Jia Tingting, Taylor Zeike A, Chen Xiaojun
School of Biomedical Engineering, Shanghai Jiao Tong University, Shanghai, China; Institute of Medical Robotics, Shanghai Jiao Tong University, 200240, Shanghai, China.
CISTIB Centre for Computational Imaging and Simulation Technologies in Biomedicine, Institute of Medical and Biological Engineering, University of Leeds, Leeds, UK.
Comput Med Imaging Graph. 2021 Dec;94:101995. doi: 10.1016/j.compmedimag.2021.101995. Epub 2021 Oct 2.
Real-time augmented reality (AR) for minimally invasive surgery without extra tracking devices is a valuable yet challenging task, especially considering dynamic surgery environments. Multiple different motions between target organs are induced by respiration, cardiac motion or operative tools, and often must be characterized by a moving, manually positioned endoscope. Therefore, a 6DoF motion tracking method that takes advantage of the latest 2D target tracking methods and non-linear pose optimization and tracking loss retrieval in SLAM technologies is proposed and can be embedded into such an AR system. Specifically, the SiamMask deep learning-based target tracking method is incorporated to roughly exclude motion distractions and enable frame matching. This algorithm's light computation cost makes it possible for the proposed method to run in real-time. A global map and a set of keyframes as in ORB-SLAM are maintained for pose optimization and tracking loss retrieval. The stereo matching and frame matching methods are improved and a new strategy to select reference frames is introduced to make the first-time motion estimation of every arriving frame as accurate as possible. Experiments on both a clinical laparoscopic partial nephrectomy dataset and an ex-vivo porcine kidney dataset are conducted. The results show that the proposed method gives a more robust and accurate performance compared with ORB-SLAM2 in the presence of motion distractions or motion blur; however, heavy smoke still remains a big factor that reduces the tracking accuracy.

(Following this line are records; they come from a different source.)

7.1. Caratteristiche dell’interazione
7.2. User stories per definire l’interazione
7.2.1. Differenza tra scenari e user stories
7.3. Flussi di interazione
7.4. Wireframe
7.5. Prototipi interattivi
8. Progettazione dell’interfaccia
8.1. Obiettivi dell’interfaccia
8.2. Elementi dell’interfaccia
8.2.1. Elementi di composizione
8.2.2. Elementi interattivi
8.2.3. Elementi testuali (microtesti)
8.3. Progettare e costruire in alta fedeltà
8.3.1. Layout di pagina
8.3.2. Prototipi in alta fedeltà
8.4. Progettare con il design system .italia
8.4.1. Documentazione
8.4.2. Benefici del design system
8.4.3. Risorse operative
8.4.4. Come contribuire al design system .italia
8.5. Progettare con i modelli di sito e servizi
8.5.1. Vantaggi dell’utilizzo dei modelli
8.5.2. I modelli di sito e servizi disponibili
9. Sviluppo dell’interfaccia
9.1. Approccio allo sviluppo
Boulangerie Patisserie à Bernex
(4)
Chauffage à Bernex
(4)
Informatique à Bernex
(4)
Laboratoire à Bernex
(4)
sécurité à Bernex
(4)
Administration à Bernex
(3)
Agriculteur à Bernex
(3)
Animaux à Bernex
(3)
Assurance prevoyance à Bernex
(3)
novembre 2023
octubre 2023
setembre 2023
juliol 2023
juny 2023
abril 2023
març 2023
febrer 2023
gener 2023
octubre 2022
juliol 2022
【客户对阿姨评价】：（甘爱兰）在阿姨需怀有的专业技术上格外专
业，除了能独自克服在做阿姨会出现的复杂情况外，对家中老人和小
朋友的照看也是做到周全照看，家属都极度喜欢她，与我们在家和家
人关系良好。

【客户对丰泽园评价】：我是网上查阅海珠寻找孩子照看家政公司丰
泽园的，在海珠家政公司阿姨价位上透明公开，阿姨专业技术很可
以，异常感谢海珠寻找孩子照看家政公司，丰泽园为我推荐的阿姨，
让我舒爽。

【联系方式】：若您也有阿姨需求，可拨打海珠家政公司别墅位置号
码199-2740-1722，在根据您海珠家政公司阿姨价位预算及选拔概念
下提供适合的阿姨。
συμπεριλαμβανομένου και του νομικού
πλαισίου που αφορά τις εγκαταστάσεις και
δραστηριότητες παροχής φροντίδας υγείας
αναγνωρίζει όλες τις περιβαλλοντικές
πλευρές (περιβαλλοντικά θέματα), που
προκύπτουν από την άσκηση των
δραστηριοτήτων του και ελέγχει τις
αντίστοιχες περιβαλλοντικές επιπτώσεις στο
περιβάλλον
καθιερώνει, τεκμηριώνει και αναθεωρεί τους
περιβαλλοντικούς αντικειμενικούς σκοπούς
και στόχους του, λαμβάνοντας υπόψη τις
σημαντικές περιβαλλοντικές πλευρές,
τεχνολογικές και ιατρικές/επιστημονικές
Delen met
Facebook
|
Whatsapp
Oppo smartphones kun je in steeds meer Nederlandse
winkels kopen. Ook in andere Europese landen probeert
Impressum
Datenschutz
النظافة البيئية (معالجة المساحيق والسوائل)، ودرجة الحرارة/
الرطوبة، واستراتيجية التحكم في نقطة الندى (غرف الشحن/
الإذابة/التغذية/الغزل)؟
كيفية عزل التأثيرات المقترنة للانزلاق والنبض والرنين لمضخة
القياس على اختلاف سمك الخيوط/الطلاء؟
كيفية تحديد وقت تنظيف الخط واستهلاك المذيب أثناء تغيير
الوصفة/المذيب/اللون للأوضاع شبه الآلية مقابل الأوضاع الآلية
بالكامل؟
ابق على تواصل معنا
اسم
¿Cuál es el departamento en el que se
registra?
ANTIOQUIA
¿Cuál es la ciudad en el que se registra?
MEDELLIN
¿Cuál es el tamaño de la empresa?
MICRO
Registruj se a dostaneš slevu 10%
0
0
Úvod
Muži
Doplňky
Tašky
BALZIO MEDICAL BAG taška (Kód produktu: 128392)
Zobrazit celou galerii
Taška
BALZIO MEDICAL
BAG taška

无需额外跟踪设备的实时增强现实(AR)用于微创手术是一项有价值但具有挑战性的任务,尤其是考虑到动态手术环境。目标器官之间的多种不同运动是由呼吸、心脏运动或手术工具引起的,并且通常必须通过移动的、手动定位的内窥镜来表征。因此,提出了一种利用最新的二维目标跟踪方法以及SLAM技术中的非线性姿态优化和跟踪损失检索的六自由度运动跟踪方法,并可将其嵌入到这样的AR系统中。具体来说,采用基于深度学习的SiamMask目标跟踪方法来大致排除运动干扰并实现帧匹配。该算法的轻量级计算成本使得所提出的方法能够实时运行。像在ORB-SLAM中一样维护一个全局地图和一组关键帧,用于姿态优化和跟踪损失检索。改进了立体匹配和帧匹配方法,并引入了一种选择参考帧的新策略,以使每个到达帧的首次运动估计尽可能准确。在临床腹腔镜部分肾切除术数据集和离体猪肾数据集上都进行了实验。结果表明,在存在运动干扰或运动模糊的情况下,与ORB-SLAM2相比,所提出的方法具有更稳健和准确的性能;然而,浓烟仍然是降低跟踪精度的一个重要因素。